Extract metadata (sensing time, and mean solar and viewing azimuths and zeniths) for an image chip.

Parameters

signed_url (str) – The Planetary-Computer-signed url for the Sentinel 2 image asset.

get_cloud_filtered_image_df(cloud_thr)

Get an dataframe with asset URLs corresponding to images that have cloud cover less than cloud_thr, and set it as an attribute to the WaterStation.

Parameters

cloud_thr (float, 0-100) – The maximum cloud cover tolerance. The data frame will only include information on assets from Sentinel 2 tiles that have a total cloud cover percentage less than or equal to cloud_thr.

get_io_lulc_chip(epsg)

Extract the Impact Observatory Land-Use/Land-Cover chip for the WaterStation AOI. Returns a numpy array.

Parameters

epsg (int) – The espg to which the the IO/LULC data should be projected.

get_scl_chip(signed_url, return_meta_transform=False)

Extract the Scene Classification Layer (SCL) chip for the WaterStation AOI. Returns a numpy array.

Parameters
  • signed_url (str) – The Planetary-Computer-signed url for the Sentinel 2 SCL image asset.

  • return_meta_transform (bool) – Return image transformation metadadata? If true, then a 3-tuple is returned. The first element is the SCL chip, the second is the raster metadata, and the third is the raster transform.

get_spectral_chip(hrefs_10m, hrefs_20m, return_meta_transform=False)

Returns an image (as a numpy array) with one or more bands along the 3rd dimension from a signed url (one for each band).

Parameters
  • hrefs_10m (list) – hrefs for the 10 meter Sentinel bands.

  • hrefs_20m (list) – hrefs for the 20 meter Sentinel bands.

get_visual_chip(signed_url, return_meta_transform=False)

Extract the visual chip (RGB) for the WaterStation AOI. Returns a Pillow Image.

Parameters
  • signed_url (str) – The Planetary-Computer-signed url for the Sentinel 2 image asset.

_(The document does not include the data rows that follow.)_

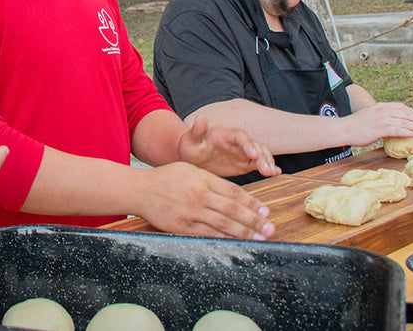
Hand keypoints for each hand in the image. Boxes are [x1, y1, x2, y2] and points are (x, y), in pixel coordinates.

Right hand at [136, 161, 274, 239]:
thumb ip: (212, 179)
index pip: (235, 192)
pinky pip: (208, 234)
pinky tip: (236, 243)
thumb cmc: (167, 177)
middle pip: (234, 209)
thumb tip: (235, 194)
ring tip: (260, 238)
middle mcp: (200, 195)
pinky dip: (225, 239)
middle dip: (255, 220)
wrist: (142, 190)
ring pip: (224, 224)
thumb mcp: (191, 169)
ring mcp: (192, 212)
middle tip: (270, 228)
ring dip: (245, 233)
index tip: (265, 211)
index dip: (253, 203)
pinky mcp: (183, 227)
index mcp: (204, 178)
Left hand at [177, 115, 279, 177]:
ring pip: (260, 154)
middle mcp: (236, 142)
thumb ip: (197, 130)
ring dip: (267, 161)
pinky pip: (258, 164)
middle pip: (254, 145)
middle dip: (262, 156)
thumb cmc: (190, 148)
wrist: (192, 159)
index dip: (247, 144)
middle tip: (266, 169)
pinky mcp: (244, 162)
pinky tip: (276, 173)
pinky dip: (268, 167)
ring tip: (272, 172)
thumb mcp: (190, 140)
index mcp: (225, 134)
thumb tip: (201, 117)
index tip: (252, 154)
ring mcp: (242, 152)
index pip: (240, 137)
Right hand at [345, 102, 412, 145]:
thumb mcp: (368, 116)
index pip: (400, 106)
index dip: (411, 111)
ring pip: (403, 122)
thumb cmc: (355, 125)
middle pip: (404, 113)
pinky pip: (397, 130)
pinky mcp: (379, 129)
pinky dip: (407, 132)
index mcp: (379, 106)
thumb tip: (387, 122)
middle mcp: (382, 110)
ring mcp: (381, 119)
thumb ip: (379, 116)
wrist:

  • return_meta_transform (bool) – Return image transformation metadadata? If true, then a 3-tuple is returned. The first element is the visual chip, the second is the raster metadata, and the third is the raster transform.

merge_image_df_with_samples(day_tolerance=8)
Match Sentinel 2 assets to in situ SSC measurements. Returns a data

frame with asset information that is matched to in situ SSC measurements and sets it as an attribute for the WaterStation.

day_tolerancefloat, default=8

The maximum allowable number of days between an SSC measurement and Sentinel 2 acquisition for the acquisition to be matched to the SSC measurement.

perform_chip_cloud_analysis(quiet=False)

Get the percentage of clouds for each chip corresponding to the WaterStation SSC measurement dates.

Parameters

quiet (bool) – Prinf informational output during processing?

class src.utils.MultipleRegression(num_features, layer_out_neurons, activation_function)

A custom class for use in PyTorch that builds an MLP model based on user-supplied parameters.

__init__(num_features, layer_out_neurons, activation_function)

Initializes the MLP based on user-provided parameters.

Parameters
  • num_features (int) – The number of features for the model (i.e. the number of neurons in the first layer)

  • layer_out_neurons (list of int) – A list of length equal to the desired number of hidden layers in the MLP, with elements corresponding to the number of neurons desired for each layer.

  • activation_function (function) – The function (from torch.nn) to use for activation layers in the MLP.